[Stored data entries]

= = = =

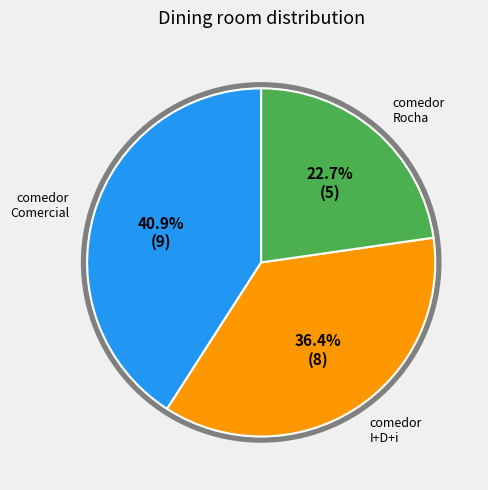

Is there any slice that represents more than half of the pie?

No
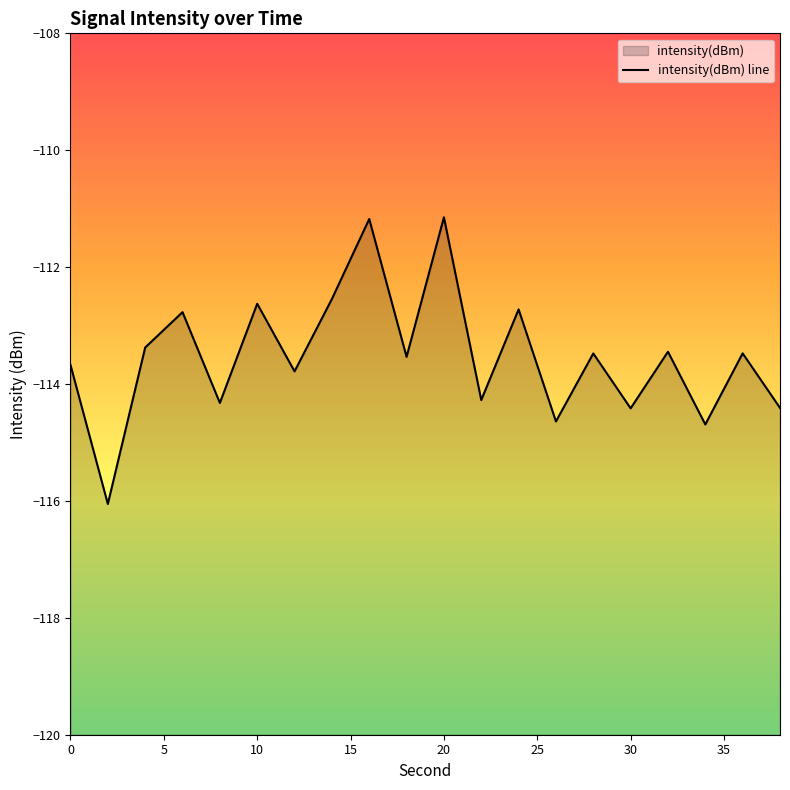

Reading left to right, what are all the values shown in this chart?

-113.7	-116.1	-113.4	-112.8	-114.3	-112.6	-113.8	-112.5	-111.2	-113.5	-111.1	-114.3	-112.7	-114.6	-113.5	-114.4	-113.4	-114.7	-113.5	-114.4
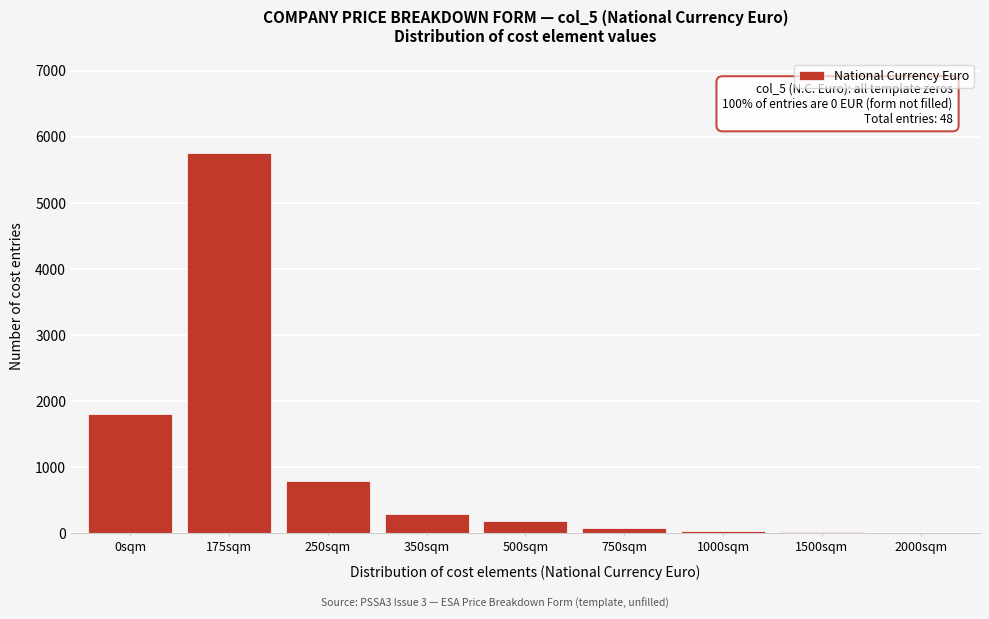

What is the sum of all values?

8980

= = = =

* **Task instructions**
Reproduce every line above word for word, leaving out the pictures.

* **Finished exercise**
Is there any slice that represents more than half of the pie?

No

Reading left to right, what are all the values shown in this chart?

-113.7	-116.1	-113.4	-112.8	-114.3	-112.6	-113.8	-112.5	-111.2	-113.5	-111.1	-114.3	-112.7	-114.6	-113.5	-114.4	-113.4	-114.7	-113.5	-114.4

What is the sum of all values?

8980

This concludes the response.